Brief:
Pictures in the data below are not part of the copy; transcribe everything else exactly.

● ● ● ● ● ● ●

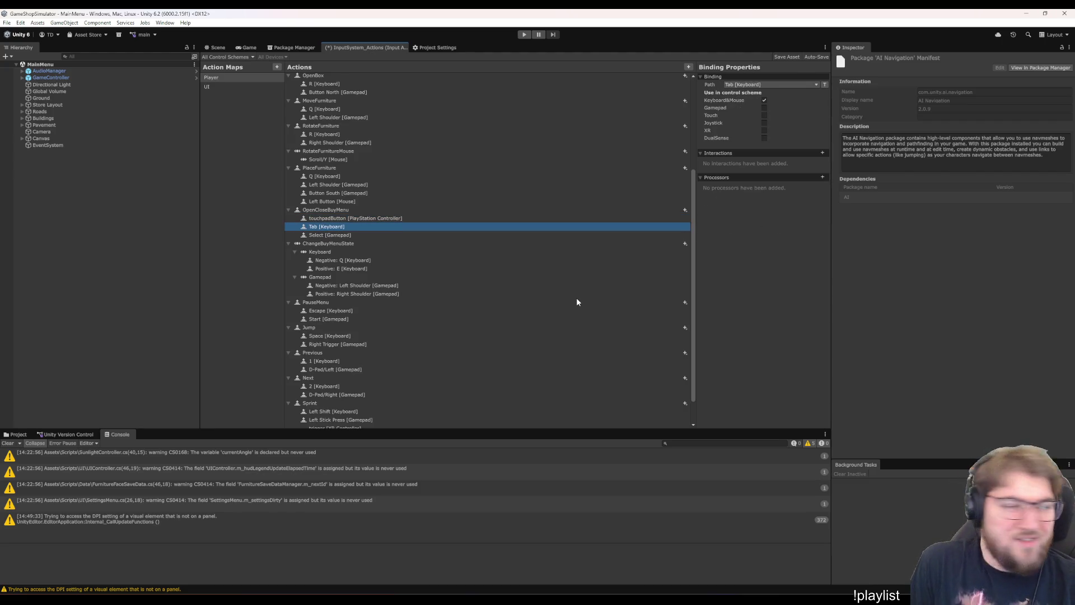
# - Enable DualSense on the ChangeBuyMenuState negative Left Shoulder binding
pyautogui.press('Down')
pyautogui.press('Up')
pyautogui.press('Down')
pyautogui.press('Up')
pyautogui.press('Down')
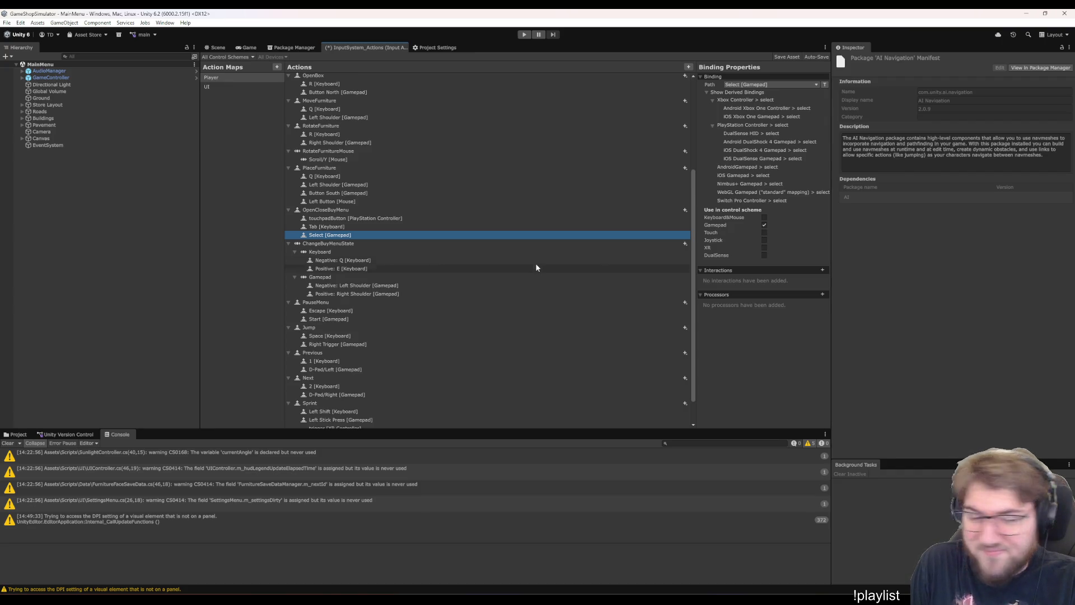
pyautogui.press('Up')
pyautogui.press('Up')
pyautogui.press('Down')
pyautogui.press('Down')
pyautogui.press('Down')
pyautogui.press('Down')
pyautogui.press('Down')
pyautogui.press('Down')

● ● ● ● ● ● ●

Exercise output:
# - Enable DualSense on the ChangeBuyMenuState negative Left Shoulder binding
pyautogui.press('Down')
pyautogui.press('Up')
pyautogui.press('Down')
pyautogui.press('Up')
pyautogui.press('Down')
pyautogui.press('Up')
pyautogui.press('Up')
pyautogui.press('Down')
pyautogui.press('Down')
pyautogui.press('Down')
pyautogui.press('Down')
pyautogui.press('Down')
pyautogui.press('Down')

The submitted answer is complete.